▶ Work required
The response must consist of the lines below from the one with "Grčku da sudi" through the one with "neutralnosti suđenja.", exactly as they appear and with both ends kept.

##### Information

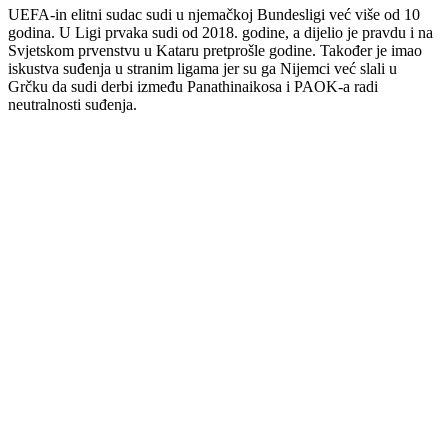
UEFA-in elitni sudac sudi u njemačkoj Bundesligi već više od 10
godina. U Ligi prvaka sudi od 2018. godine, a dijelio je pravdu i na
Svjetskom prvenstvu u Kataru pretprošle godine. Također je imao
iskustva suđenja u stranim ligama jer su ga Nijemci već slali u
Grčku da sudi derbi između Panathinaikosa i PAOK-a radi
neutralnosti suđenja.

##########
##### Information

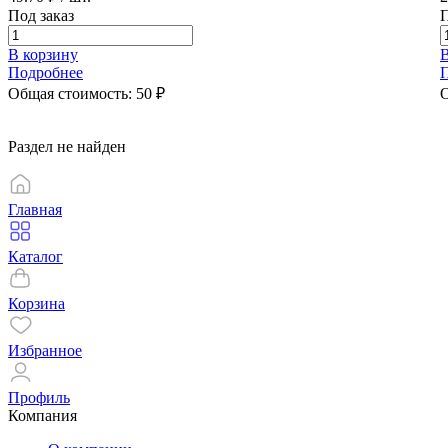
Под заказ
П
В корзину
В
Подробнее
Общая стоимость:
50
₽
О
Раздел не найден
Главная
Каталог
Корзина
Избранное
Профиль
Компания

##########

▶ Exercise solution
Grčku da sudi derbi između Panathinaikosa i PAOK-a radi
neutralnosti suđenja.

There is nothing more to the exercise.